Promissory Notes & Deeds of Trust
A promissory note is a statement of loan terms (e.g., loan amount, interest rate, payment schedule) together with an acknowledgment of the obligation to repay the loan. In short, a promissory note is an IOU.
The debt evidenced by a promissory note may be secured or unsecured. If the debt is unsecured and the borrower defaults (i.e., fails to perform in accordance with the loan terms), the only remedy available to the lender is to sue the borrower and obtain a judgment (i.e., a court order to pay) for the outstanding balance. If the borrower has no money, a judgment has little real value and the lender will suffer a loss. To prevent that circumstance, a lender may choose to secure repayment of a promissory note with a deed of trust (“mortgage”)
Like the promissory note that it secures, a mortgage includes an acknowledgment of the underlying debt and a promise to repay it. In addition, the mortgage includes a pledge of real estate, which serves as collateral for the debt in the event of default. That is, if the borrower defaults, the mortgage empowers the lender to sell the property and use the sale proceeds to pay off the debt. The process of selling property following a default is called foreclosure.
A lender accepts property as collateral for repayment of a debt based on an expectation that the value of the property is sufficient to cover the debt in the event of a default. Generally, that expectation derives from an appraisal of the property. In addition to an appraisal supporting value, a lender will insist that the borrower not act, or fail to act, so as to devalue the property.
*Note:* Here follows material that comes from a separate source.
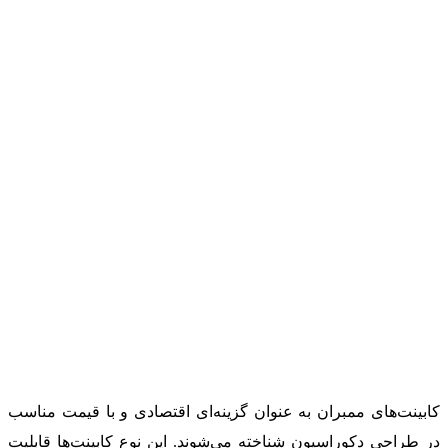
کابینت‌های ممبران به عنوان گزینه‌ای اقتصادی و با قیمت مناسب
در طراحی دکوراسیون شناخته می‌شوند. این نوع کابینت‌ها قابلیت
To that end, a mortgage includes covenants (i.e., promises) that the borrower will not commit waste (i.e., will keep the property in good repair), will keep the property insured and will keep the real estate taxes paid current.
A secured debt can be recourse or non-recourse. If the debt is non-recourse and the borrower defaults, the lender’s only avenue to recover the outstanding debt is foreclosure. If the debt is recourse and a foreclosure sale does not yield the full amount of outstanding debt, the lender can sue the borrower for the balance.